2011/2012'de galatasaray en kaliteli stoper ikilisine sahip degildi, ancak en dogru ve uyumlu ikiliye sahipti. ujfa ve semih dengeli ve hamleli savunma yapiyordu. ilerde elmander ve necati orta sahaya ve takim oyununa inanilmaz katki sagliyordu. tum dokuyu muthis bek performanslari ve kanat oyuncularini merkeze itip cogalmalari tamamliyordu. fakat galatasaray 2012'de kadikoy'de kupayi kaldirdiktan beri hucum ve savunma hattinda problem yasiyor.
burak-umut transferleriyle birlikte galatasaray cift forvetten tek etkisiz forvete dondu. drogba'nin oynadigi maclar disinda elde "tamam iste budur" denen bir hucum hatti performansi asla cikmadi. savunmada chedjou geleli ve ujfa sakatlanip ayrilali beri dogru duzen kurulamadi. ek olarak sneijder'in aradigi kanat ve bek oyuncularini takima katip duzeni oturtmak yerine neredeyse 10 farkli bekle oynadi galatasaray. sagda eboue, sabri, salih, veysel, tarik, denayer, grosskreutz, linnes, solda hakan, riera, telles, carole, olcan...

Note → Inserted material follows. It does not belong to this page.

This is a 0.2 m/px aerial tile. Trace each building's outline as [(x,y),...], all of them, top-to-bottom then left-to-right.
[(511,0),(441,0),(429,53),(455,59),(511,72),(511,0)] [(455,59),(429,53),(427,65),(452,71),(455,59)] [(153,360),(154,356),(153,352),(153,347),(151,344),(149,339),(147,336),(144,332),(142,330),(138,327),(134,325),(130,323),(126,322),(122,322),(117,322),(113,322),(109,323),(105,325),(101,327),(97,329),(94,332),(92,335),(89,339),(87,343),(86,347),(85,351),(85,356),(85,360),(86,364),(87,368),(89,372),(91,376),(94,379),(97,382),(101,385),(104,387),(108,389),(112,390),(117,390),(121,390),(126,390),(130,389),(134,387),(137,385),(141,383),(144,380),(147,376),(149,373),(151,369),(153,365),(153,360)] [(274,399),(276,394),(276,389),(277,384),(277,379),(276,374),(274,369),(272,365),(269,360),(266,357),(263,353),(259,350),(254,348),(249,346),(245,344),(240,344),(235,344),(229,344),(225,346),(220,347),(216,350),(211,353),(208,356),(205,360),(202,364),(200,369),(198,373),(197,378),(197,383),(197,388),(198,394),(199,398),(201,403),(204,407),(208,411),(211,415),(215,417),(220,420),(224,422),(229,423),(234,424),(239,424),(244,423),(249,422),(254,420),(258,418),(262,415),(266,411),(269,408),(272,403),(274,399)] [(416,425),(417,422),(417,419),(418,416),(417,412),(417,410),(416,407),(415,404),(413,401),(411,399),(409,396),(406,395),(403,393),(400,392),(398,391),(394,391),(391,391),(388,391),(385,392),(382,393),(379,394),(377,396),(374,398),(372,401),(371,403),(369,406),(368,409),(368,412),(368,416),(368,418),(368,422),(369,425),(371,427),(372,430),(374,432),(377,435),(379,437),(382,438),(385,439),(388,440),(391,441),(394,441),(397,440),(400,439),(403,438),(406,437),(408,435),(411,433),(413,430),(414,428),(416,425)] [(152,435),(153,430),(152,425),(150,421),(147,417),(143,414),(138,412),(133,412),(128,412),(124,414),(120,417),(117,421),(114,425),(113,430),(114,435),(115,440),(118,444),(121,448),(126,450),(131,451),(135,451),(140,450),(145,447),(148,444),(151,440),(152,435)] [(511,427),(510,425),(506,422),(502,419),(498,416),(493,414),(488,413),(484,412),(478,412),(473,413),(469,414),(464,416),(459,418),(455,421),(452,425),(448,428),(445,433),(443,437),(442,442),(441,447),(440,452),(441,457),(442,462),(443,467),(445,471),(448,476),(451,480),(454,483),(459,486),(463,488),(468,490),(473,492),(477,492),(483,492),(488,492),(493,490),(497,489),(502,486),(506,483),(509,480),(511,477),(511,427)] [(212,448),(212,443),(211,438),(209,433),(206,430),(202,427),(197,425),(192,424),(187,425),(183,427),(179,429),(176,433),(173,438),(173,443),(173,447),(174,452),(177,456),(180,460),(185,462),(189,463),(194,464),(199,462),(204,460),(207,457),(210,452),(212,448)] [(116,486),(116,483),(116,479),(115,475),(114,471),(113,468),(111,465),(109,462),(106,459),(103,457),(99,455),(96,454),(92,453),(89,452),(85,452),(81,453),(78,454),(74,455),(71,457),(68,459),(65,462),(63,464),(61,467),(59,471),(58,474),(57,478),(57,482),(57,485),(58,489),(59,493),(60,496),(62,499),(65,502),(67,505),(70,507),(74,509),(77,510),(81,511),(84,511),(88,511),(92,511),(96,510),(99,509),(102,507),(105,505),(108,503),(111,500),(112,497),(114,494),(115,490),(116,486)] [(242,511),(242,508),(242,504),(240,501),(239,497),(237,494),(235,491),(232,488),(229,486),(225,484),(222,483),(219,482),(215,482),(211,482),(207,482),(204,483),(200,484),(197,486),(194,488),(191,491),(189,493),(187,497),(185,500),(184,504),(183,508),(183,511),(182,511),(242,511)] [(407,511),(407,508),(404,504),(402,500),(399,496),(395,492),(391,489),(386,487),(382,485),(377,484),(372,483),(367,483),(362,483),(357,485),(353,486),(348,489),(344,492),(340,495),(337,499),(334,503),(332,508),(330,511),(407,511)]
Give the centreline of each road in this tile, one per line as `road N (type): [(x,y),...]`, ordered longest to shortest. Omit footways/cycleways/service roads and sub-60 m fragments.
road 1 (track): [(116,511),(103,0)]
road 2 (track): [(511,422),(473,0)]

tum bu sartlar icinde galatasaray'da futbol olarak ileri giden tek bir oyuncu olmadi, herkes geriledi. cunku duzen yok, oynanan oyun belli degil. bir futbol akli yok. semih milli takimin 10-15 yillik degisilmez stoperi olacakken simdi yok. burak-umut geldikleri gunden sonra her gun daha da geriye gittiler. sampiyonlukta ilk 11 oyuncusu olan emre colak artik kadro disinda. melo ayrilmadan once galatasaray kariyerinin en vasat performanslarina gerilemisti. bu sezon muslera dahi en az 5-6 tane kendi hatasiyla gol yedirdi. koskoca sneijder dahi bu yuzden hicbir zaman gercek potansiyelini oynayamadi galatasaray'da.
selcuk da 2012'den beri surekli alcalan cizgisiyle bundan nasibini aldi. o sampiyonlugun melo'yla birlikte mimari olan adam, artik ortalama, hatta vasat bir orta saha oyuncusundan fazlasi degil. ancak bu selcuk'un degil, galatasaray'da futbolu yoneten aklin sucu.